JMS is generally used to communicate between processes and between client/server, not really what you're looking for here, unless you're sending them out to a server to be processed, but it doesn't sound like that here. It sounds like you're looking for a work queue, such that a swing app has a button that adds a new task to the queue (where the task is running the shell script). You can then have multiple threads taking tasks of the queue and running the scripts.

Jeff Storey
thank you! I will use multi-threading.
mengmenger
+4  A: 

Multi-threading is the obvious first approximation here. Take a look at SwingWorker, launch the process in a background thread, monitor the progress (as in show the user if it is still running, perhaps even a view into what is being emitted to the console), etc. These are the obvious choices.

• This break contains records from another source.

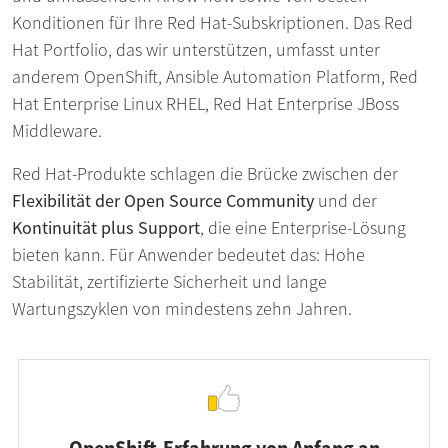
Konditionen für Ihre Red Hat-Subskriptionen. Das Red
Hat Portfolio, das wir unterstützen, umfasst unter
anderem OpenShift, Ansible Automation Platform, Red
Hat Enterprise Linux RHEL, Red Hat Enterprise JBoss
Middleware.
Red Hat-Produkte schlagen die Brücke zwischen der
Flexibilität der Open Source Community
und der
Kontinuität plus Support
, die eine Enterprise-Lösung
bieten kann. Für Anwender bedeutet das: Hohe
Stabilität, zertifizierte Sicherheit und lange
Wartungszyklen von mindestens zehn Jahren.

What JMS would solve for you (and you would have to find a light weight JMS implementation that would run on the desktop) is to allow for retries and guarantees that the process runs to completion. Something that takes 20 minutes to run in a shell script doesn't sound like it is a candidate for a retry, but if it is, and it is important that the message really get through instead of just having the thread die and the process forgotten if the user closes the java application, then JMS is the type of thing to look at.

Yishai
thank you for your suggestion! I will take a look at SwingWorker.
mengmenger
+1  A: 

You may - or may not - profit from using a job scheduler, like Quartz. Maybe it's overkill, maybe it's just what you need.